Les États-Unis ont exprimé leur satisfaction après le retrait officiel du Mali, du Burkina Faso et du Niger de la Cour pénale internationale (CPI). Ces trois pays, membres depuis 2023 de l’Alliance des États du Sahel (AES), ont acté leur départ de la juridiction basée à La Haye, une décision perçue à Washington comme un choix politique en phase avec ses propres réticences envers l’institution.
Une alliance inattendue entre les États-Unis et les gouvernements sahéliens
Cette convergence d’intérêts peut paraître surprenante. Depuis les bouleversements politiques survenus à Bamako, Ouagadougou et Niamey, ces capitales ont progressivement tourné le dos à leurs partenaires occidentaux traditionnels, privilégiant notamment Moscou et expulsant les forces militaires françaises. Ces choix stratégiques avaient alimenté l’hypothèse d’un réalignement complet des pays du Sahel. Pourtant, le soutien américain à leur retrait de la CPI révèle une réalité plus nuancée : la relation entre les États-Unis et la région reste marquée par des divergences, mais aussi par des points d’ancrage communs.
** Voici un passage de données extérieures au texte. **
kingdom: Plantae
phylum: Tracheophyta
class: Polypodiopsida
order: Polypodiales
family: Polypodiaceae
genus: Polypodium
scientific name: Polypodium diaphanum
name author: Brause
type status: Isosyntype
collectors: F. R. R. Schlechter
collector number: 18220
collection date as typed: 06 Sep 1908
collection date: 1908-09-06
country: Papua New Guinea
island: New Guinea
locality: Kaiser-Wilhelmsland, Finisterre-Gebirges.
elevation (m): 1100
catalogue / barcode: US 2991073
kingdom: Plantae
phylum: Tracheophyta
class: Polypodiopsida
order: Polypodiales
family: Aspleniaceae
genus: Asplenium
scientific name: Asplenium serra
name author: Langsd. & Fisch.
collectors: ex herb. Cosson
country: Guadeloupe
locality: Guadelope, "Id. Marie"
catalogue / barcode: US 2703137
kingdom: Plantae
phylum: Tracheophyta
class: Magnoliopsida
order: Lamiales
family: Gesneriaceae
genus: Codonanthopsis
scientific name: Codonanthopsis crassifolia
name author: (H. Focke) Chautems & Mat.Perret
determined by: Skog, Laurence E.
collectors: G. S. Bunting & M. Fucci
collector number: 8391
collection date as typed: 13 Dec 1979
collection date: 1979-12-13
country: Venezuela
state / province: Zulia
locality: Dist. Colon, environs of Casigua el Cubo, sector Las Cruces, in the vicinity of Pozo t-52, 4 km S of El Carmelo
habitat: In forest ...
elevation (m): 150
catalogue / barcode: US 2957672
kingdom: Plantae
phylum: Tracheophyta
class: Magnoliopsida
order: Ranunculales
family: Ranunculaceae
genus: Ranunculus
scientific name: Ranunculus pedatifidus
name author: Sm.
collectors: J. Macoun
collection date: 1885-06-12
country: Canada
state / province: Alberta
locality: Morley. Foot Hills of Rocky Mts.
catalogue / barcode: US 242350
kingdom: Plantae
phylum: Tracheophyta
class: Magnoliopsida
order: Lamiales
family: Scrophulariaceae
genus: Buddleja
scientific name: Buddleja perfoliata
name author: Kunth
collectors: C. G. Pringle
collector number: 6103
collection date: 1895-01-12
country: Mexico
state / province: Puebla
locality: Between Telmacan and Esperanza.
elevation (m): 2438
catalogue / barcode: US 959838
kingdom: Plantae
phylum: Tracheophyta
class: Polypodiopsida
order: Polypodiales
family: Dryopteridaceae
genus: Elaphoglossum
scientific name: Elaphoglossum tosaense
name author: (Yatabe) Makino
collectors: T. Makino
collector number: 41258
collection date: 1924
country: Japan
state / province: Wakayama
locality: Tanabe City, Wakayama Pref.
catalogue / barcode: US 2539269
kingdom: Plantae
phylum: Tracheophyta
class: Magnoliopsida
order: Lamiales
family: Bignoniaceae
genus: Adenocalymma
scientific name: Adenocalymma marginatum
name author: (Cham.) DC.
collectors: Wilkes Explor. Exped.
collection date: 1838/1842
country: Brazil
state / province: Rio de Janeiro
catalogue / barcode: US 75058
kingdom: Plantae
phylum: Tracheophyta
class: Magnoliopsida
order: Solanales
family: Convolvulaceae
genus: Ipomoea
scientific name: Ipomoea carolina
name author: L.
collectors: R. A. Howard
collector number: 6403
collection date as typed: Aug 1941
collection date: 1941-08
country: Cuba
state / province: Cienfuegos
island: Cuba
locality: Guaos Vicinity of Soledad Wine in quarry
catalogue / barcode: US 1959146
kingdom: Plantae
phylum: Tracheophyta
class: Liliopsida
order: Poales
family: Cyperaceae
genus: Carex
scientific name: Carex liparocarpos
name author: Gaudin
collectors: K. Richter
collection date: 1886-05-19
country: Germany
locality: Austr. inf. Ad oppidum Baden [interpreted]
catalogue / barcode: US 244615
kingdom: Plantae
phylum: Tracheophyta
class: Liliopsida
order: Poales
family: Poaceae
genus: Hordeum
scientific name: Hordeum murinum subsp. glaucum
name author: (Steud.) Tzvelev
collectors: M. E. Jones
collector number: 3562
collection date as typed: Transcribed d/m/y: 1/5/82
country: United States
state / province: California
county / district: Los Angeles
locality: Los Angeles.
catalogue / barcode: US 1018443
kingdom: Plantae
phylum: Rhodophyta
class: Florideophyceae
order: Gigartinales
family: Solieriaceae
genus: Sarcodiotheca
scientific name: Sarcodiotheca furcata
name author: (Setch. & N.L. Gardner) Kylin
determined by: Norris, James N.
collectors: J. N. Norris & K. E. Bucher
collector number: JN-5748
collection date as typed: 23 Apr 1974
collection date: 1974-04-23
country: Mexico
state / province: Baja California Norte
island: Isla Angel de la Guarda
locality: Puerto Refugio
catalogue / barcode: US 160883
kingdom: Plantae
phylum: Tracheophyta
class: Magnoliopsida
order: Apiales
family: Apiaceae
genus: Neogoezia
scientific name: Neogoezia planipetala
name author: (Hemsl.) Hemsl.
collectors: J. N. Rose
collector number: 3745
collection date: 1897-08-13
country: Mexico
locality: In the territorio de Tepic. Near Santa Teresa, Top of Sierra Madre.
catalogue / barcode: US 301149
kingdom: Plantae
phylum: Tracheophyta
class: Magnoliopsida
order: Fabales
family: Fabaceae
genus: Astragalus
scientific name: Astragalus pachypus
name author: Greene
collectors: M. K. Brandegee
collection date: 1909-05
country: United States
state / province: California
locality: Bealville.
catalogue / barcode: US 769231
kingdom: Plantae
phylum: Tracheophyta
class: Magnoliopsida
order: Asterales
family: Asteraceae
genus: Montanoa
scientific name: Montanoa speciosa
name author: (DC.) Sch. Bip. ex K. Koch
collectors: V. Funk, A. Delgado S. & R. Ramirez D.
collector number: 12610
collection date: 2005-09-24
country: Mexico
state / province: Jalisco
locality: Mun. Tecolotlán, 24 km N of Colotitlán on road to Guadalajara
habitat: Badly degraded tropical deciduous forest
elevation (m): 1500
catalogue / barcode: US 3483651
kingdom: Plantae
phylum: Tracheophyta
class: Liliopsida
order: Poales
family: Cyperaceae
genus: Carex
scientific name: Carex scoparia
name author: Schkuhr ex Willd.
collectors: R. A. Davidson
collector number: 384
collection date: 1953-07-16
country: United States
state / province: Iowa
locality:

Washington n’a jamais ratifié le Statut de Rome, texte fondateur de la CPI adopté en 1998. Sous différentes administrations, les États-Unis ont toujours craint que la Cour expose leurs ressortissants, militaires en particulier, à des poursuites jugées partiales. Cette position s’est renforcée ces dernières années, avec l’adoption de sanctions ciblées contre certains magistrats de la juridiction. En soutenant la démarche de l’AES, la diplomatie américaine réaffirme une doctrine ancienne, tout en offrant à Bamako, Ouagadougou et Niamey une légitimité internationale bienvenue.
La CPI sous pression : un rejet venu du continent africain
Le départ des trois pays sahéliens s’inscrit dans un mouvement plus large de contestation de la CPI par plusieurs États africains. Depuis des années, des critiques dénoncent une justice à deux vitesses, accusant la Cour de se concentrer de manière disproportionnée sur les dirigeants africains. Le Burundi avait été le premier à quitter l’institution en 2017, suivi par d’autres pays ayant menacé de suivre le même chemin. La décision de l’AES donne une nouvelle dimension politique à ce mécontentement, portée cette fois par des régimes issus de coups d’État et confrontés à des défis sécuritaires majeurs.
Pour les autorités de Bamako, Ouagadougou et Niamey, l’argument central repose sur la souveraineté nationale. La CPI est perçue comme un outil extérieur, incapable de comprendre les réalités locales et susceptible de perturber les opérations antiterroristes. Ces pays subissent depuis plus de dix ans la montée en puissance de groupes armés liés à Al-Qaïda et à l’État islamique, avec des conséquences humaines dramatiques. En quittant la Cour, les dirigeants cherchent notamment à éviter toute enquête future sur les actions de leurs armées et de leurs alliés étrangers.
Un tournant aux conséquences majeures pour la justice internationale
Le retrait simultané de trois États d’une même région africaine constitue un précédent lourd de conséquences. Il interroge la capacité de la CPI à maintenir son influence dans une zone où les violations du droit international humanitaire sont pourtant documentées. Plusieurs rapports d’ONG, comme ceux d’Human Rights Watch et d’Amnesty International, ont pointé des exactions commises par divers acteurs, étatiques ou non, dans l’ensemble du Sahel.
L’appui des États-Unis à cette rupture pourrait également modifier les équilibres diplomatiques. Il ouvre la voie à un dialogue plus pragmatique entre Washington et les régimes de transition, longtemps écartés par les normes européennes. Reste à évaluer les contreparties. Les États-Unis conservent des intérêts stratégiques dans la région, notamment dans la lutte antiterroriste et la surveillance des flux migratoires et logistiques. Un rapprochement, même partiel, avec l’AES servirait ces objectifs, sans pour autant s’aligner sur les positions européennes.
Pour la CPI, cette affaire s’ajoute à une série de revers qui fragilisent sa crédibilité. Déjà critiquée pour la lenteur de ses procédures et le faible nombre de condamnations depuis sa création, la juridiction doit désormais composer avec un front sahélien assumé et un allié américain qui valide publiquement cette séparation.